I watched as a small curl at the end of a letter slowly disappeared. It had been attached to the final word on the last page—a word that was already unwriting itself. Relax, I told myself sternly. What are the odds that it's part of the spell I need? I sighed. With my luck, they were actually pretty good.
"We have to hurry," I said, carefully rolling the brittle pages back together.
"That would not be wise. Engaging the help of mages is always dangerous. I will have to do some checking, to be certain that we contact someone who will not immediately betray us."
"You're telling me they're all as crazy as Pritkin?"
"If they recognized what they were handling, probably," he said dryly.
I handed the pages back to Mircea and replaced the golden marker in the damp plaster.
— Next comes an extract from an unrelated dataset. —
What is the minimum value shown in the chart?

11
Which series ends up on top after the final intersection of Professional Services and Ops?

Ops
There was no need to worry about taking the Codex with us; the ouroboros had been undisturbed when Pritkin and I first passed it. All those rumors had been lies: no one else had ever found it.
"I think I know someone who might be able to help, but I have to go back to my time to talk to him." I just hoped I had the strength to get us back. I grabbed Mircea's hand—there was one way to find out. "Hold on," I told him, and shifted.